**TO-DO ITEM:** Copy nothing but the lines below running from the line containing "son hôte qu’il" through the line containing "(et re sic)", both end lines included.

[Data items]
§

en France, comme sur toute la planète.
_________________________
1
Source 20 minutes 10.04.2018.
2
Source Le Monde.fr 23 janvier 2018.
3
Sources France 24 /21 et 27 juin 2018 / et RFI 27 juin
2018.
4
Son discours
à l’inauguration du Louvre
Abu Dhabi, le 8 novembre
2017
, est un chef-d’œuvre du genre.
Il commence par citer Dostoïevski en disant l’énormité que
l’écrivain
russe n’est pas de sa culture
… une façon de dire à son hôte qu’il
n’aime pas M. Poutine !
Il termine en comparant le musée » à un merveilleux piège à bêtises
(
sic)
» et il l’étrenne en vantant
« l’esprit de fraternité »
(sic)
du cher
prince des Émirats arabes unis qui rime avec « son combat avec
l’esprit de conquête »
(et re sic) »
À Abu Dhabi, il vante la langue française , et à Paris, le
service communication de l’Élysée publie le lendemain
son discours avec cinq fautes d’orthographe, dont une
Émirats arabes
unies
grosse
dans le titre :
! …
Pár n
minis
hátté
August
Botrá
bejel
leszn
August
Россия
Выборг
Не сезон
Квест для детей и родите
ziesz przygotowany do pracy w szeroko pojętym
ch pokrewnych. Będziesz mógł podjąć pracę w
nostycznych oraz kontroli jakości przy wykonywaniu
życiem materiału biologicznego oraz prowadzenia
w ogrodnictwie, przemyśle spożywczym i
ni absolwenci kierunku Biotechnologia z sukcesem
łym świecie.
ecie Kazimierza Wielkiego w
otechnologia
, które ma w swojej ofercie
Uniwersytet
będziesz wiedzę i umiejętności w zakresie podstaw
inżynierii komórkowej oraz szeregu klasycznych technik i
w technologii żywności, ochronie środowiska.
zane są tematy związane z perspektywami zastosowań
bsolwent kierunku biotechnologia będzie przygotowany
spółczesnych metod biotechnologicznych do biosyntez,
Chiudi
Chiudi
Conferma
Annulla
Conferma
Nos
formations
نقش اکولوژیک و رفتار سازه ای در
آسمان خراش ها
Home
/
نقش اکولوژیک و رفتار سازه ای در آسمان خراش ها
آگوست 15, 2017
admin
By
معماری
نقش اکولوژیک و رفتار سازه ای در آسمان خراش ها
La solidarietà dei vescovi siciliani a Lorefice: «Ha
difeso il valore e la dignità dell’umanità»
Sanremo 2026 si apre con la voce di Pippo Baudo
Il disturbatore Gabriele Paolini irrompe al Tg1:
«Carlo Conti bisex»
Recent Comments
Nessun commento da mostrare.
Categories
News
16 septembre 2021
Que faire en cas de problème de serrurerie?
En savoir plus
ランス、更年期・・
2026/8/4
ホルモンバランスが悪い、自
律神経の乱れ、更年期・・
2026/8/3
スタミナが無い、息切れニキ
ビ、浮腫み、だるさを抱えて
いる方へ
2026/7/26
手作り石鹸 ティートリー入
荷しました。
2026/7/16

§

**EXPECTED ANSWER:**
… une façon de dire à son hôte qu’il
n’aime pas M. Poutine !
Il termine en comparant le musée » à un merveilleux piège à bêtises
(
sic)
» et il l’étrenne en vantant
« l’esprit de fraternité »
(sic)
du cher
prince des Émirats arabes unis qui rime avec « son combat avec
l’esprit de conquête »
(et re sic) »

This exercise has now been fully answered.